Recently, 4-H leadership set a goal to increase membership from its current 6 million, to 10 million by 2025. Jennifer Sirangelo, the president and CEO of the National 4-H Council, said that part of the campaign to increase membership will be aimed at suburban and urban areas, and will leverage the group’s alumni network and social media following – which, she added, is the largest of any youth group in the U.S.

Wednesday’s breakfast was also a time to honor current 4-Hers for their leadership and community service.

  • Ruwanthi “Ru” Ekanayake, from Los Angeles County, California, was this year’s recipient of the Youth in Action Award and the Healthy Living Pillar Award. Ekanayake launched her own healthy living blog, called the Fourth H – a reference to “health,” the fourth “H” following head, heart and hands in the 4-H pledge – that 4-Hers countrywide can use to connect around healthy eating, mental health and other topics. Ekanayake also organized a nine-county Healthy Living Summit through the University of California Cooperative Extension – work that has since led to other young people starting local initiatives like farm-to-table gardening and cyber-safety programs.

  • Thaddeaus Hughes, the winner of the Youth and Action Science Technology Engineering and Math Award, hails from McLean County, Illinois, and is studying engineering at the Rose-Hulman Institute of Technology. Hughes, also a mentor for the FIRST Lego League and the Illinois State Robotics Competition, teaches middle school students basic circuitry and robotics through a University of Illinois Extension after-school program that he developed himself, called Spinning Robots.

  • Jacob Shuman of Ross County, Ohio, winner of the Youth in Action, Agriculture and Food Security Award, created his own honey bee education program through the Ohio State University Extension called Teens Educating Adults and Children about Honey Bees (TEACH B). Shuman leads live bee lessons and demonstrations, is an Ohio State ambassador and the recipient of the National 4-H Council Merck Youth Agriculture Advocacy Award.

  • Alexandra “Lexi” Lerblance of Pittsburg County, Oklahoma, and winner of the Youth in Action Citizenship Award, is the co-founder of the Teresa Lane Compton (TLC) Memorial Wig Closet, which provides free high-quality wigs, head coverings, bras and prostheses to cancer patients in treatment. With help from the Oklahoma State University Cooperative Extension, Lerblance and the TLC Wig Closet has raised over $15,000 in donations and given away over 200 wigs to those in need.

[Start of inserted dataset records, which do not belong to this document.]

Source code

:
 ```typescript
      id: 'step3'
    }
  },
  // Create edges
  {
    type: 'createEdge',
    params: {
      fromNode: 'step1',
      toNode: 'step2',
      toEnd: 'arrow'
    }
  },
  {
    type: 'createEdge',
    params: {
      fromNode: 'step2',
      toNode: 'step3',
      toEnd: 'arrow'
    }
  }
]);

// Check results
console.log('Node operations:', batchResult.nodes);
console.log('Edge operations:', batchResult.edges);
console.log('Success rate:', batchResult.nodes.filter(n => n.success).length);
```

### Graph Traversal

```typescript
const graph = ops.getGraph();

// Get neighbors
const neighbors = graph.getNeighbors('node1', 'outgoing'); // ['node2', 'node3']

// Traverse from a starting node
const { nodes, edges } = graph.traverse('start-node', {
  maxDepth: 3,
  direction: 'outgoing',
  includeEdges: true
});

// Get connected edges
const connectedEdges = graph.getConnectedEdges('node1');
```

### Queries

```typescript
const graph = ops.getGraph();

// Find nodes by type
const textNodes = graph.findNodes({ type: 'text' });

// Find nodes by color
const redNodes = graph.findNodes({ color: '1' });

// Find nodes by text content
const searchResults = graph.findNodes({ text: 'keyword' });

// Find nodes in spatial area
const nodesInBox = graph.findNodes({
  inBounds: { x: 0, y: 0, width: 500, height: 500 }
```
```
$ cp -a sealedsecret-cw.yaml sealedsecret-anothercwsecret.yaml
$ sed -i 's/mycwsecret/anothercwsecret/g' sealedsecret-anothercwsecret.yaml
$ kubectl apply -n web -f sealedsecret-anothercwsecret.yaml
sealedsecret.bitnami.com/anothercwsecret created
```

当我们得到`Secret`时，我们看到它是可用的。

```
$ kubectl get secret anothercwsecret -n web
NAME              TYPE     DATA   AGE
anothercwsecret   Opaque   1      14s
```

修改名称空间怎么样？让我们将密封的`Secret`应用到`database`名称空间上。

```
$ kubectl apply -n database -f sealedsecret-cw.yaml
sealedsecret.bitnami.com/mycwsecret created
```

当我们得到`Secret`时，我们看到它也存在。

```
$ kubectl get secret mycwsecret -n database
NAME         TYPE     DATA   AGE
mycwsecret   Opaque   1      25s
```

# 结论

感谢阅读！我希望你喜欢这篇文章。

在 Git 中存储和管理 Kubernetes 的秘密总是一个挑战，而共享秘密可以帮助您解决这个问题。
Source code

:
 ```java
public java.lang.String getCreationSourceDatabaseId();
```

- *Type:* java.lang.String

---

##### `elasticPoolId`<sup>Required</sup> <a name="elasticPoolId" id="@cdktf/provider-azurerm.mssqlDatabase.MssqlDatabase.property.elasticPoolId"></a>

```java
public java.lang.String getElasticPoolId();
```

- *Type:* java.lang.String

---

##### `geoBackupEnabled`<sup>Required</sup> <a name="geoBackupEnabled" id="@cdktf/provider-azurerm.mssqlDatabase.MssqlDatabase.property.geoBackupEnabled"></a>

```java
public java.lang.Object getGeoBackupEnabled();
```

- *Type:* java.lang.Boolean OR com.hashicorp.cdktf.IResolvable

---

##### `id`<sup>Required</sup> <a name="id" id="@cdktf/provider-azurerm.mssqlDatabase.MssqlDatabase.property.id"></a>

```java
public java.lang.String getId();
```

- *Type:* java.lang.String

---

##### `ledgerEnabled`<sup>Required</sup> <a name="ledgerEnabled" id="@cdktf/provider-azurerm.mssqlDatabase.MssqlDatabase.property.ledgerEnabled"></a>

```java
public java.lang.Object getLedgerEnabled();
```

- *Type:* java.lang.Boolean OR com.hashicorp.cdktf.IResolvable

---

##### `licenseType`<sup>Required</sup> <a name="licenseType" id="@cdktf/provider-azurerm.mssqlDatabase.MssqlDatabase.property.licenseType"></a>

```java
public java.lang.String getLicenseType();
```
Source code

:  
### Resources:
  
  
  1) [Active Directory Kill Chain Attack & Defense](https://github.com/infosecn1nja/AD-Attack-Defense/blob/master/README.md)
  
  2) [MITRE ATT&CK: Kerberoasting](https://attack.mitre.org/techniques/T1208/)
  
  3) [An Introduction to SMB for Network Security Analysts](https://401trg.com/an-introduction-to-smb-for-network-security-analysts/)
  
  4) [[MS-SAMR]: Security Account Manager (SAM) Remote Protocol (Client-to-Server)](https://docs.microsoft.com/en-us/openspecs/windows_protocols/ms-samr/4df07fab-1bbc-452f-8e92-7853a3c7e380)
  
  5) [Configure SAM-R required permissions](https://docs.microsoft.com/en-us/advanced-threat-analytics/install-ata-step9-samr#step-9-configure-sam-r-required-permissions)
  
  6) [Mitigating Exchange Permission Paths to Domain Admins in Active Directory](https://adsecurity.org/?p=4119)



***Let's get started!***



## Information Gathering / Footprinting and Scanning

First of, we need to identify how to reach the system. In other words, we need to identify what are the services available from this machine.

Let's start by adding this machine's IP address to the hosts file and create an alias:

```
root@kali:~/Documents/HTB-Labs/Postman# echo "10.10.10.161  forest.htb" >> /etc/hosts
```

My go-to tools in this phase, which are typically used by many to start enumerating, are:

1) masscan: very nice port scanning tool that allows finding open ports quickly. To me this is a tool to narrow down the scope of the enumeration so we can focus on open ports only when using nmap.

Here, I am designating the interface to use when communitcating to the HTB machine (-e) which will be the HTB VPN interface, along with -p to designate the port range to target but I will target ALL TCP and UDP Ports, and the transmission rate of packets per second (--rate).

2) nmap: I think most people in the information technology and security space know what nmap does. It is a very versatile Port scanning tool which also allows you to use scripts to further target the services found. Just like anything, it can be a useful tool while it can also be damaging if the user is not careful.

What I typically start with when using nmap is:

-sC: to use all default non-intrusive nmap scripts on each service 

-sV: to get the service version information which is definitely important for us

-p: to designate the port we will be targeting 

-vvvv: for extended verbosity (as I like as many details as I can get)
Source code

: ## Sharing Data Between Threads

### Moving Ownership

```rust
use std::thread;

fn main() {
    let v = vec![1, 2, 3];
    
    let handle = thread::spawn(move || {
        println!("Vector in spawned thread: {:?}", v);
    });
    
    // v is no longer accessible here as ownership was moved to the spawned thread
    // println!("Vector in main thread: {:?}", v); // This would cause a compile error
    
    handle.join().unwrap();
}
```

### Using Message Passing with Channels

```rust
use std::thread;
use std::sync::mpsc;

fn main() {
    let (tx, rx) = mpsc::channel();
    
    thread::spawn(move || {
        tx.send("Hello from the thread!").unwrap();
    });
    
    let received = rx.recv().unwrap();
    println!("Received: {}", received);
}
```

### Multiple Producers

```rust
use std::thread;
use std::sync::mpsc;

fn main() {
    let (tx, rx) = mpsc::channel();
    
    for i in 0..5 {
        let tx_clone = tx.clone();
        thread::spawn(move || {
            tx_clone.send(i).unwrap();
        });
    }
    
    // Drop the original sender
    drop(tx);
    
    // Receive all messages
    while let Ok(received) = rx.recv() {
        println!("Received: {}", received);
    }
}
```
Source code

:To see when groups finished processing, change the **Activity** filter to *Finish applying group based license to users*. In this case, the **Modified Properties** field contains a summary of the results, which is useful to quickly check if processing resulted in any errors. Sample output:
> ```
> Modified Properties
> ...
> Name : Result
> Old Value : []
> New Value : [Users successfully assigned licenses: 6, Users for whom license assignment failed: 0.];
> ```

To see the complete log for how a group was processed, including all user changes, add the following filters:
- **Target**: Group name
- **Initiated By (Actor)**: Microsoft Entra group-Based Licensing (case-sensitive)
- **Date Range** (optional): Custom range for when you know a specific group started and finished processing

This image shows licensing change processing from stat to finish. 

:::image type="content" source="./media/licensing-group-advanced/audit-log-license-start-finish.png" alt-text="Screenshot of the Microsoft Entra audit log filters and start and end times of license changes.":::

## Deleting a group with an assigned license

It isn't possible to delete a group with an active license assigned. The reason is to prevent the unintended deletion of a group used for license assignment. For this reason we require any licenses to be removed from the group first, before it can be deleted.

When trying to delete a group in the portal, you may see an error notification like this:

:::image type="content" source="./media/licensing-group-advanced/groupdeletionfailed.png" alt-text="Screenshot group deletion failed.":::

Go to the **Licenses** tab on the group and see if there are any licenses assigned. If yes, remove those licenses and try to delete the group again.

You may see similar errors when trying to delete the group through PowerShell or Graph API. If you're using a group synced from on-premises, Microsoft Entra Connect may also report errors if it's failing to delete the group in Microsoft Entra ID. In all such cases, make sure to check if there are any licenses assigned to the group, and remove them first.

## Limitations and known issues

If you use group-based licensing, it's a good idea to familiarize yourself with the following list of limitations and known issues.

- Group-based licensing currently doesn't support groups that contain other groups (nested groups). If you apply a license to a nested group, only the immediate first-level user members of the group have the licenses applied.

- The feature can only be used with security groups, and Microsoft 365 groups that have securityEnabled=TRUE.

In related news on the Hill, Republican Sens. Jerry Moran of Kansas and Joni Ernst of Iowa introduced the Agriculture Students Encourage, Acknowledge, Reward, Nurture (EARN) Act (S. 2774). The bill would amend the tax code to exclude from gross income the first $5,000 earned by students who are 18 years old or younger on agricultural projects completed under the supervision of 4-H or FFA.

In a statement, Moran said the change would foster student interest in pursuing agricultural careers and encourage “a new generation of young people to return to rural America to live, work and raise their families.”